O percurso começa em Pezós/Pesoz, capital do município com o mesmo nome, que por si só já merece uma visita, e desce pela estrada regional AS-12 durante um quilómetro e meio até à bifurcação que, depois de atravessar o rio Agüeira, conduz à aldeia de Argul. Esta povoação medieval, declarada Bem de Interesse Cultural, caracteriza-se pela sua singularidade arquitetónica, com as suas galerias, túneis e corredores que ligam muitos dos seus edifícios, destacando-se a cor avermelhada destes e contrastando com os tons escuros da ardósia.

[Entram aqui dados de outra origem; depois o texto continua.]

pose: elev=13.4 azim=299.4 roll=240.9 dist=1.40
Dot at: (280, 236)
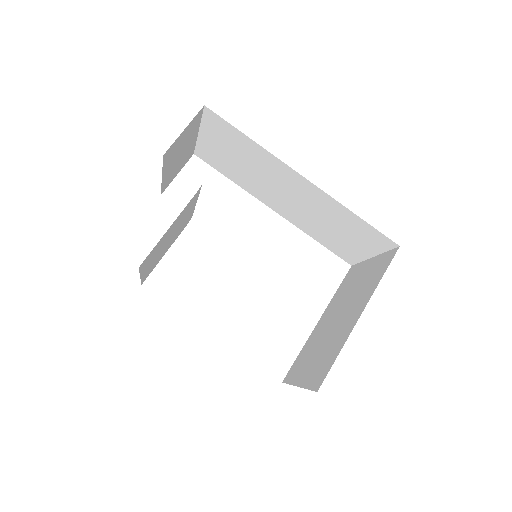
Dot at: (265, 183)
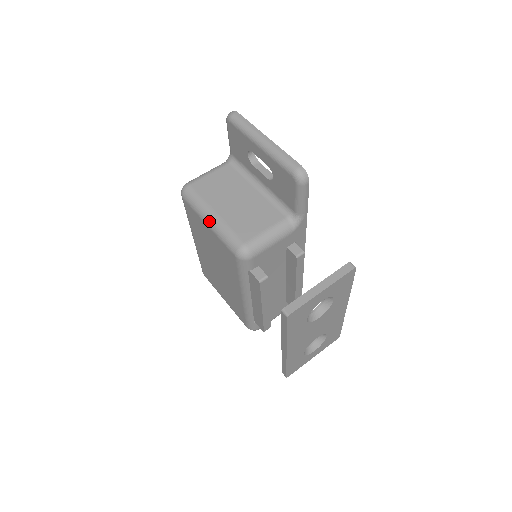
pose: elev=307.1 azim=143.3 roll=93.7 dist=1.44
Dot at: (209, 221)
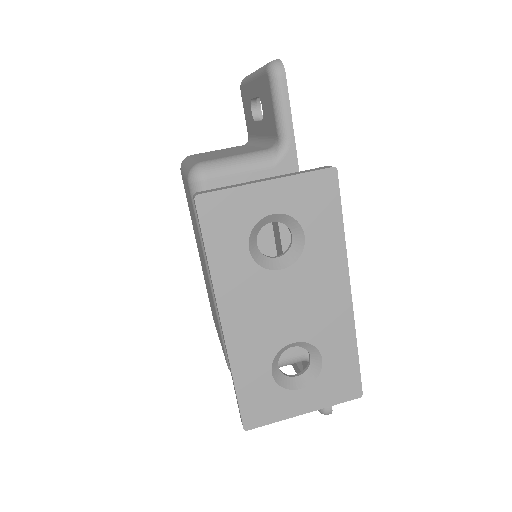
Dot at: (185, 167)
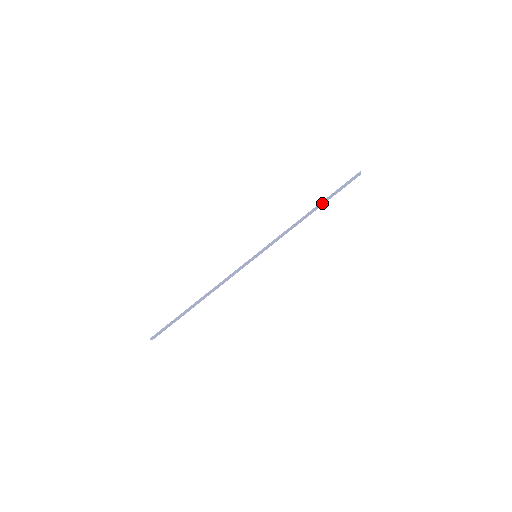
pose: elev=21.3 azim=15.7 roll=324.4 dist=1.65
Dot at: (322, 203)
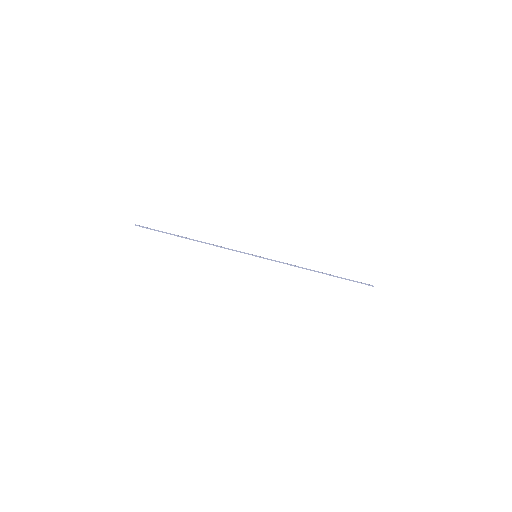
Dot at: (330, 275)
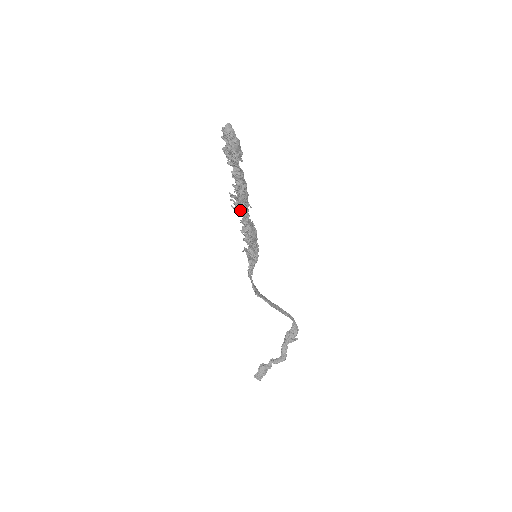
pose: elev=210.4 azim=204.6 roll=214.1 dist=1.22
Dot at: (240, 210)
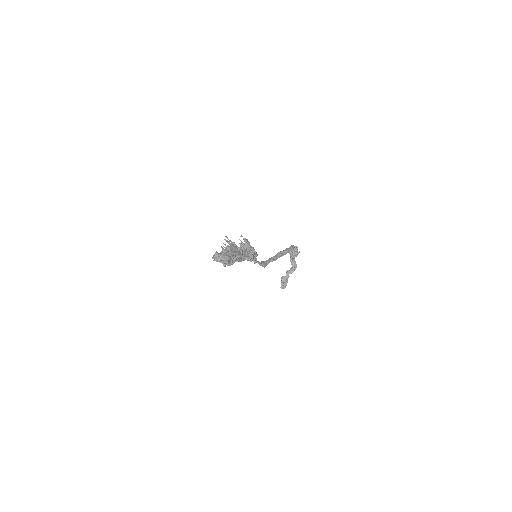
Dot at: occluded
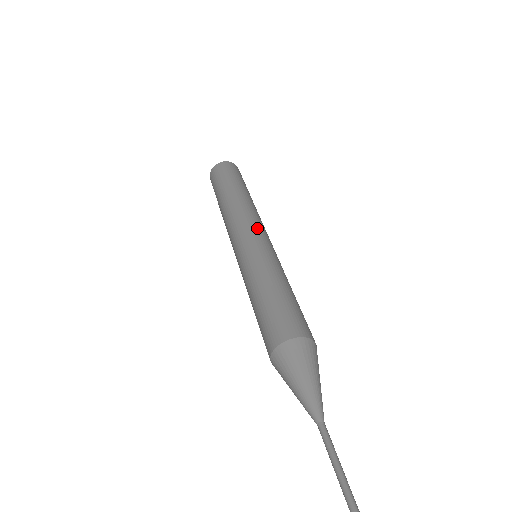
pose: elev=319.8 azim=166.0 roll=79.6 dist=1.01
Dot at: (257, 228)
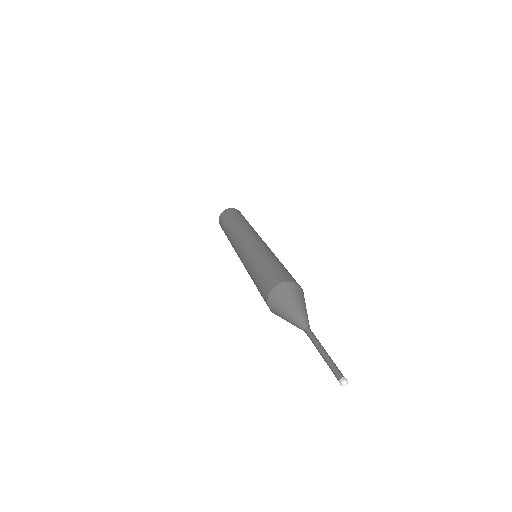
Dot at: (259, 237)
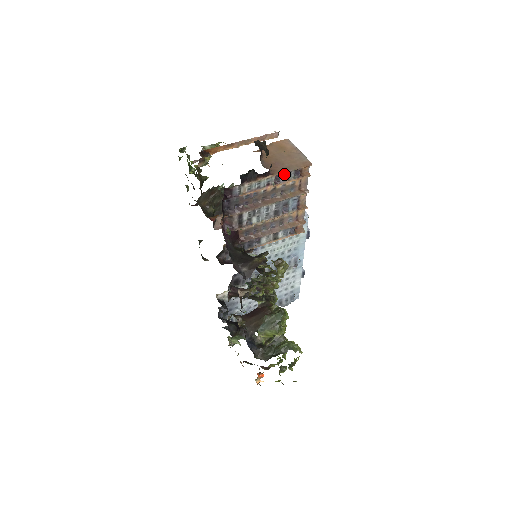
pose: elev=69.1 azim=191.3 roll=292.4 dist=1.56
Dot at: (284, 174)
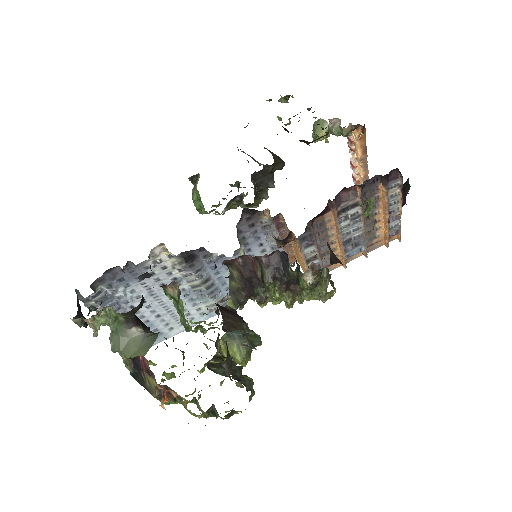
Dot at: (398, 221)
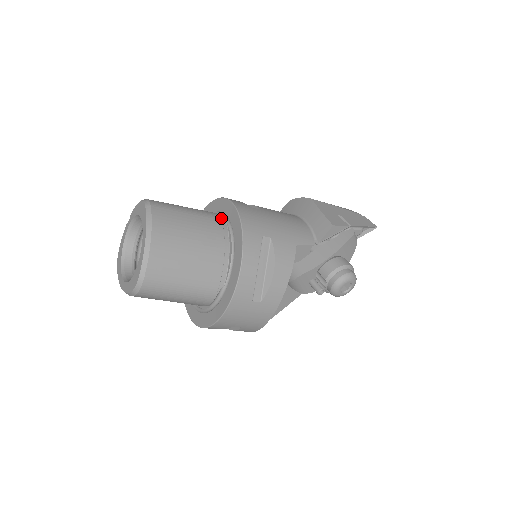
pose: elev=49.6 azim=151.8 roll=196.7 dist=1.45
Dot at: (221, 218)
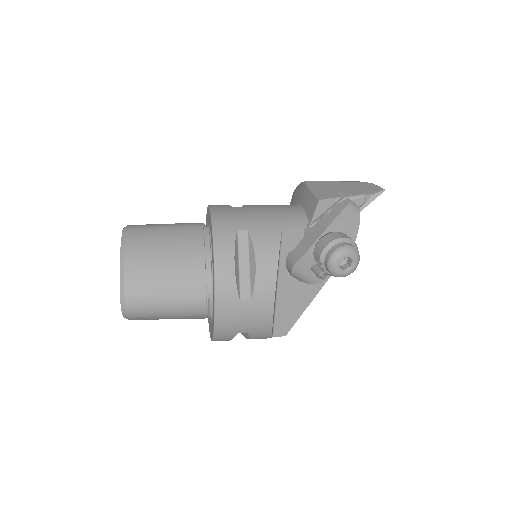
Dot at: (204, 225)
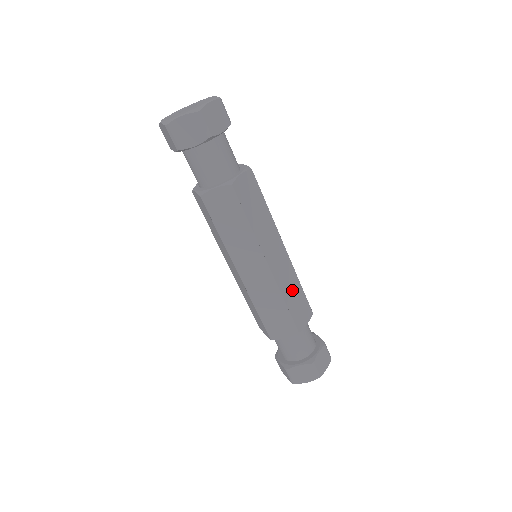
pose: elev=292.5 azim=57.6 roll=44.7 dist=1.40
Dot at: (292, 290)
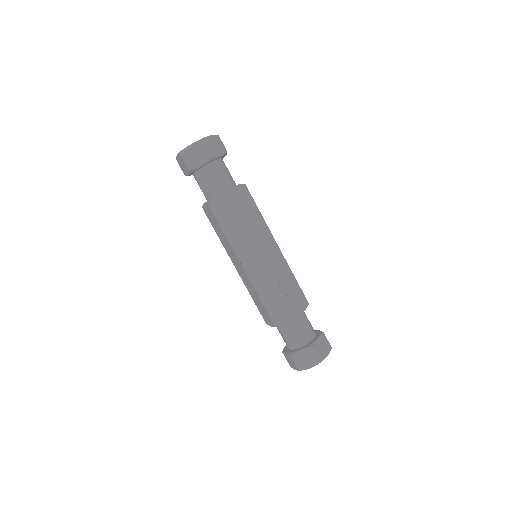
Dot at: (287, 280)
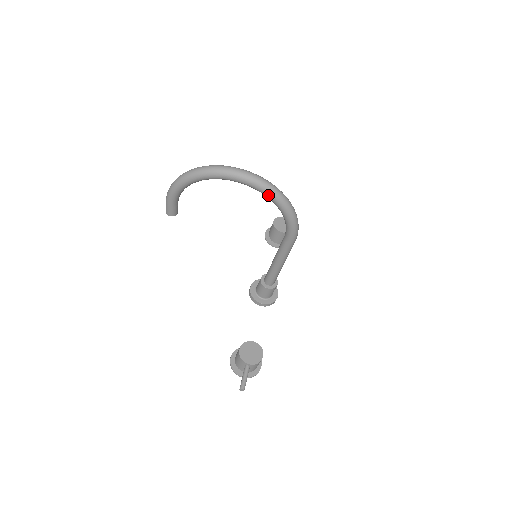
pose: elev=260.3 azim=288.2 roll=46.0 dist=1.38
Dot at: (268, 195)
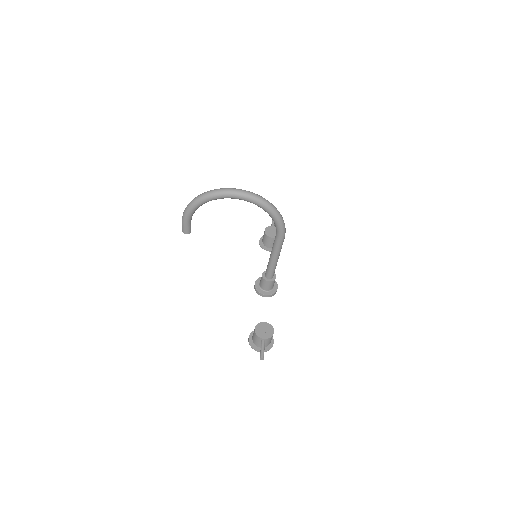
Dot at: (259, 205)
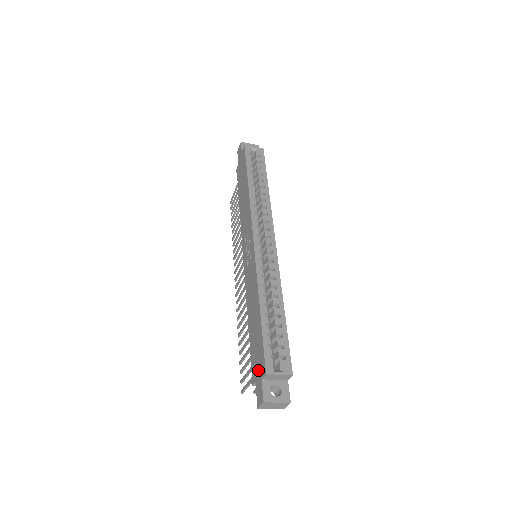
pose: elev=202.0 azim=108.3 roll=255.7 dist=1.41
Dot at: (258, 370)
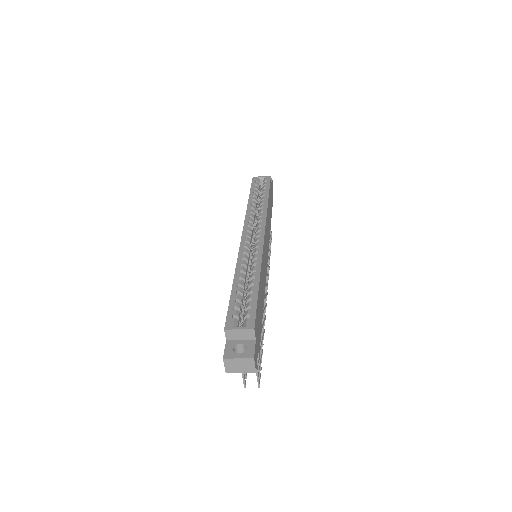
Dot at: occluded
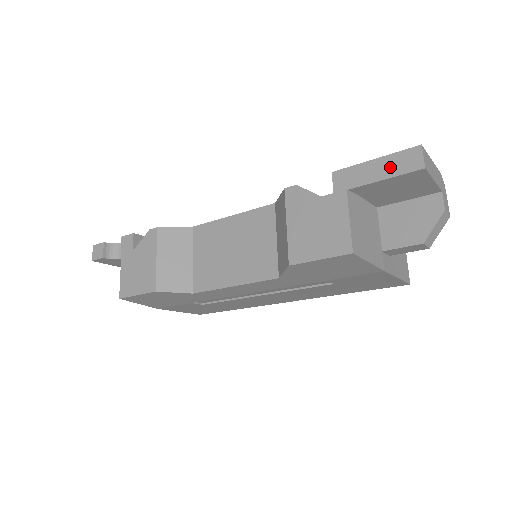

A partir de Argul, continua-se a subir pela rede de trilhos, atravessando partes de floresta autóctone e zonas de reflorestação até chegar à zona do «caos», áreas mais planas transformadas em pastagens na zona alta, onde as vistas panorâmicas permitem observar o vale encaixonado que o rio foi esculpindo ao longo do tempo e as povoações da encosta oposta, como Vilabriye ou Sanzo.

Antes de iniciar a descida, vale a pena visitar o Castro de San Isidro, um povoado defensivo relacionado com as explorações mineiras da região, e com um sistema defensivo caracterizado pela presença de fossos e pedras cravadas, «cavalos de Frísia», em linhas sucessivas de lajes de ardósia verticais intercaladas. O castro está parcialmente escavado e o acesso deve ser feito a pé.

Continuando o percurso, desce-se até à aldeia vizinha de Bousoño, com o seu lavadouro e a capela de San Miguel, e, a partir daí, desce-se pela encosta entre massas de árvores, paralelamente ao rio Ahío, por outra pista florestal, para chegar à estrada de acesso a Argul e regressar a Pezós/Pesoz, onde uma visita pela vila nos leva a locais como o palácio de Ron, a igreja de Santiago ou o Museu Etnológico.